The texture...mmm...it should be soft but firm, not hard in the center like most store-bought ones. The best strawberries will have an almost voluptuous mouthfeel when you bite into them. And when you bite into them, your mouth should be filled with juice. It should burst in your mouth. Sweet with a hint of tartness, just enough to make your tongue dance in delight. The experience should bring you close to esctasy. If not, you are just not eating the right strawberries.
But the best part of the strawberry eating experience should be the aroma. The fragrance should knock you out. The Romans called strawberries fraga due to their intense aroma. It is so pleasing that males find it appealing and females find it very feminine. As you can probably guess, I like strawberries.

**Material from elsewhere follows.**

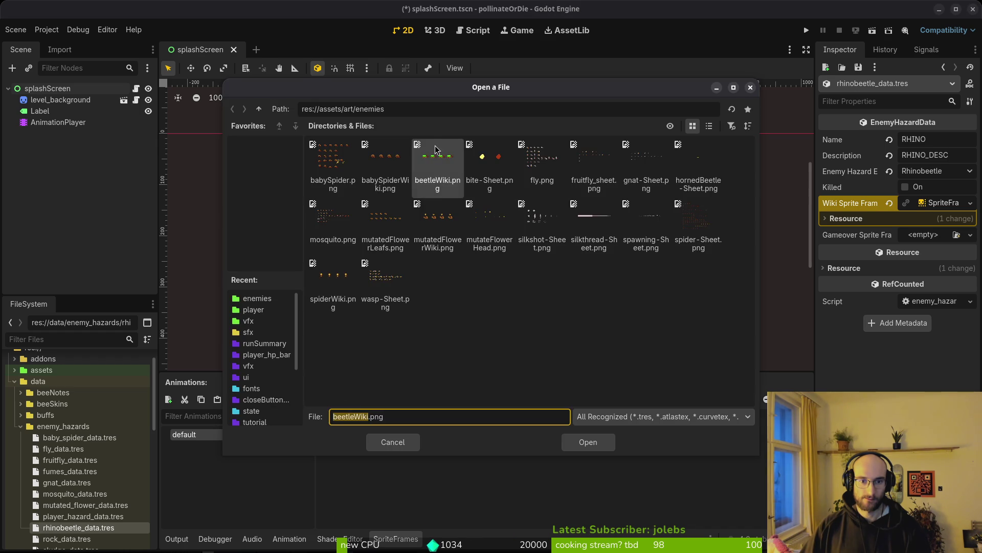
left_click(436, 163)
left_click(596, 445)
left_click(749, 241)
left_click(296, 274)
left_click(601, 443)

I like peaches, almost as much as strawberries, but it is a pale second. The Chinese considered the peach to be a symbol of immortality as well as a symbol of ripe sexuality. The skin is silken and fuzzy like human skin. On an unrelated note, this is not sadly so with modern varieties as hybridization has removed this trait. The skin color is red, almost like a blush. The flesh, when fully ripe, is soft and juicy and succulent. When you bite into a peach, it is nearly impossible to stop the rush of sticky, fragrant juices. The juice will run down your chin. It will run down your hand. You must wipe it off or, if you really like them (or you don't care if people look at you), you will lick the juice off your fingers. And the aroma of a ripe peach. It is a heady aroma, one that fills a room. In fact, there are peaches that the French call peche de vigne that will literally fill a room with peach fragrance. They grow in wine vineyards; have flesh that his cream in the center, but turns to a bright red; are very fragile; are never constant when it comes to production and are very expensive. They sell for about $5 each. But when the trees do fruit, it is an interesting experience. Most are used to flavor and color peach ice cream. A tragic use for such good peaches. I digress.
To accurately describe the chemistry and science behind why strawberries and peaches, and for that matter, why fruits are so sensual, would take forever. One could write several books, papers, and other reports on these subjects. So, I will give a very condensed and watered-down version.
Fruits contain several things that make them so tasty. One is flavor compounds. The strawberry has the most flavor compounds, about 300 of them. Two, there are aroma compounds. They have very long and complicated names, but put simply, these give foods their characteristic odors. Fruits have many that are very mouth-watering. Three, fruits contain sugar, the backbone of flavoring in the American diet, in addition to salt and fat. Sugar is a thing we all naturally like. Yup. we've had a sweet tooth for millions of years. Humans supplemented their diet with fruit and our teeth changed. Thank our ancestors for this or we would have just eaten insects and meat.
And so, look at fruit differently. Especially strawberries and peaches. That's all for now.